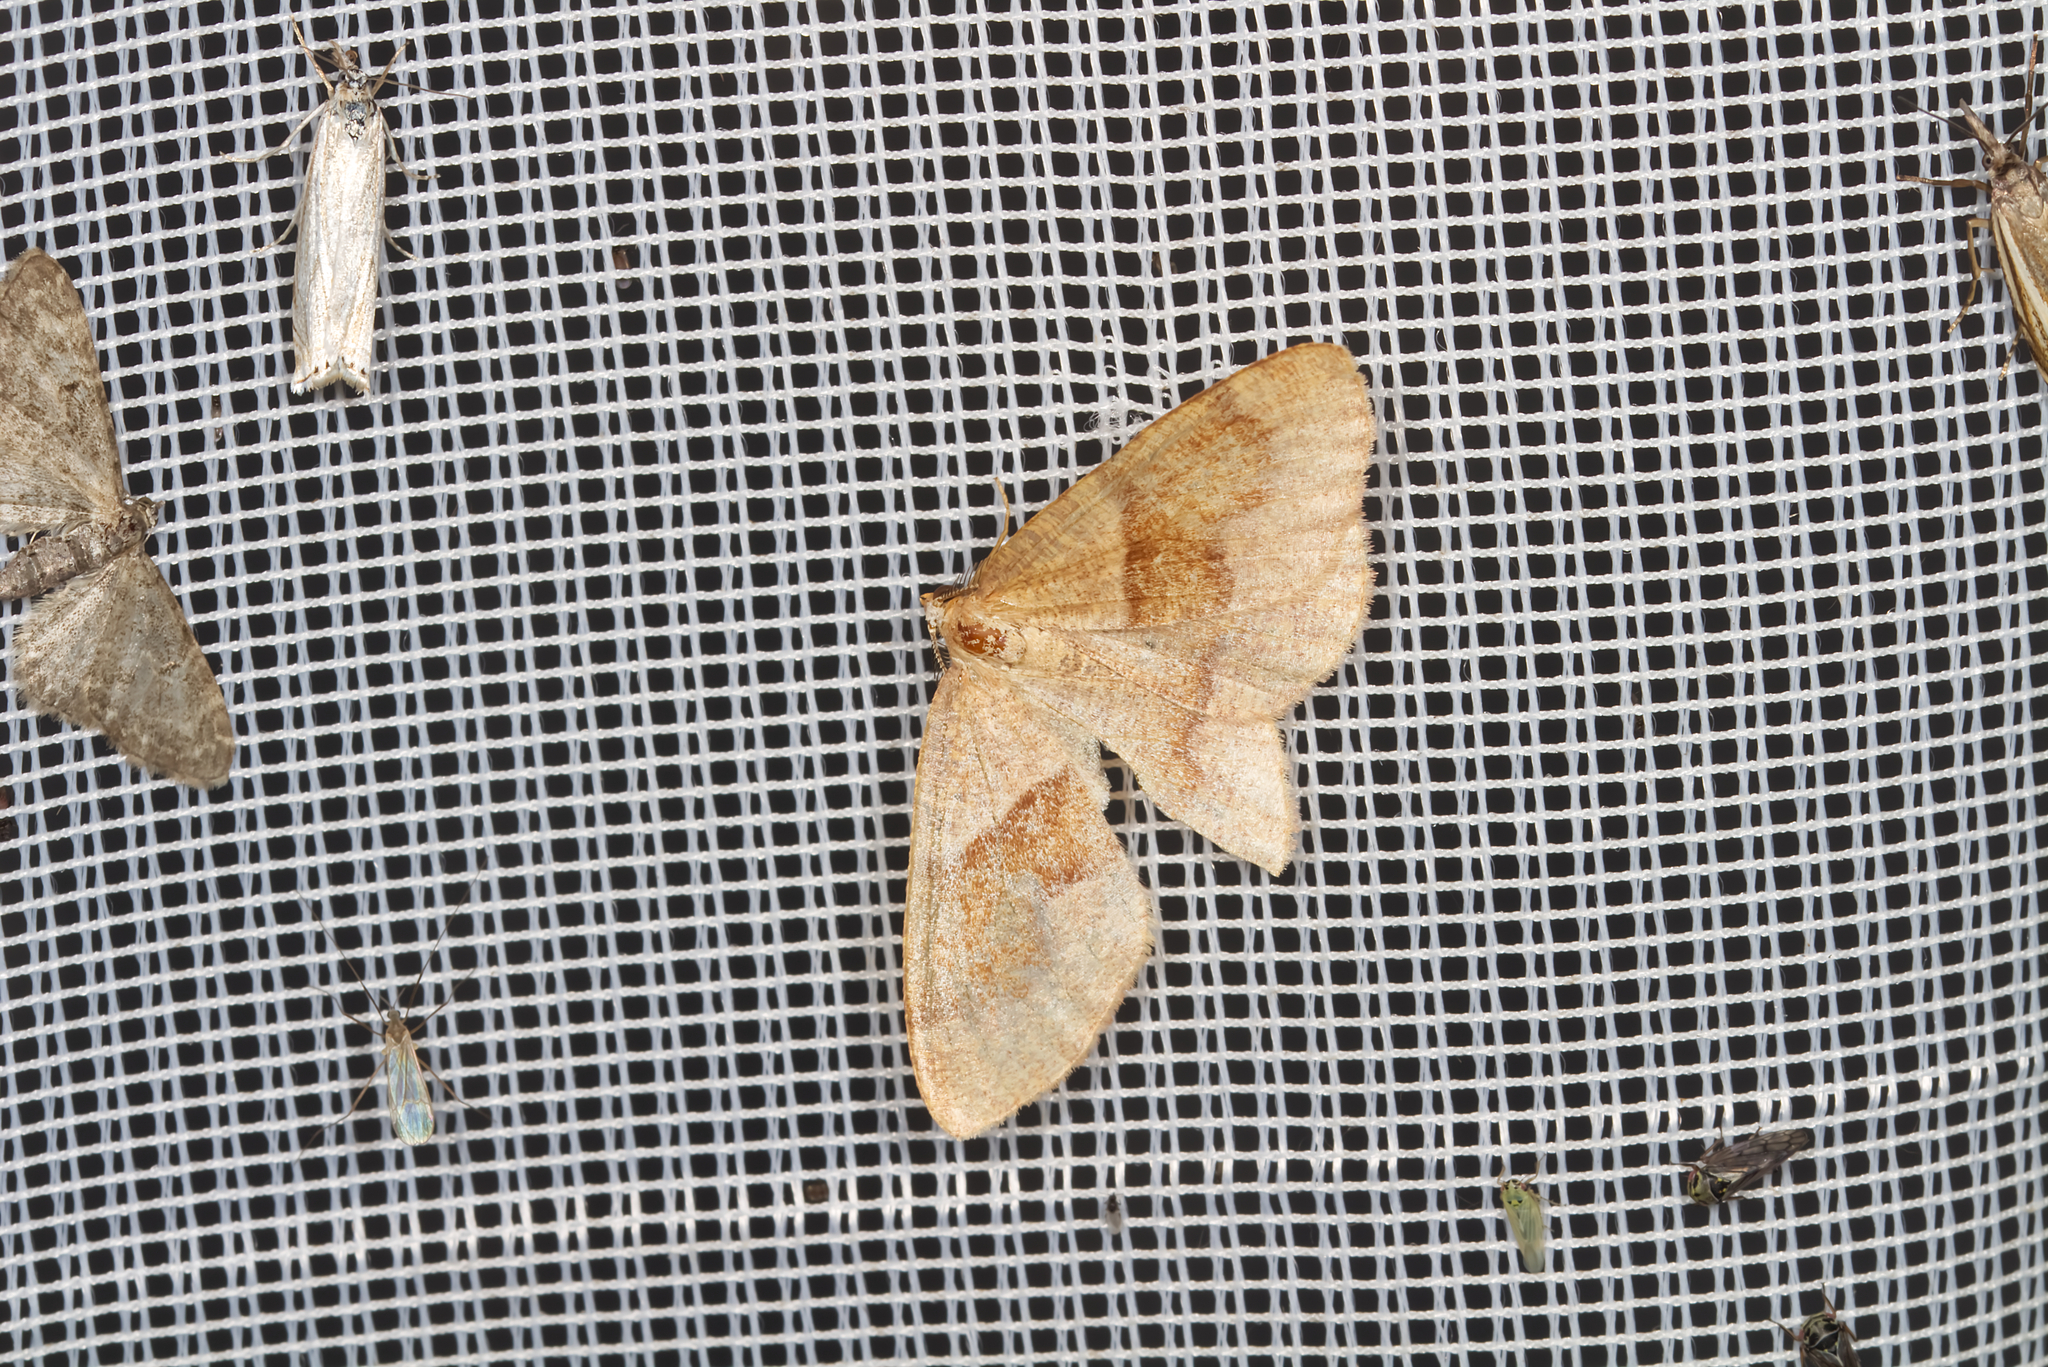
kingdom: Animalia
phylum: Arthropoda
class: Insecta
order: Lepidoptera
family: Geometridae
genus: Plagodis
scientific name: Plagodis pulveraria
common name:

**STATED EXERCISE**
Copy every line of the rows above word for word, but leave out the pictures.

**SOLUTION FOR THIS TASK**
kingdom: Animalia
phylum: Arthropoda
class: Insecta
order: Lepidoptera
family: Geometridae
genus: Plagodis
scientific name: Plagodis pulveraria
common name:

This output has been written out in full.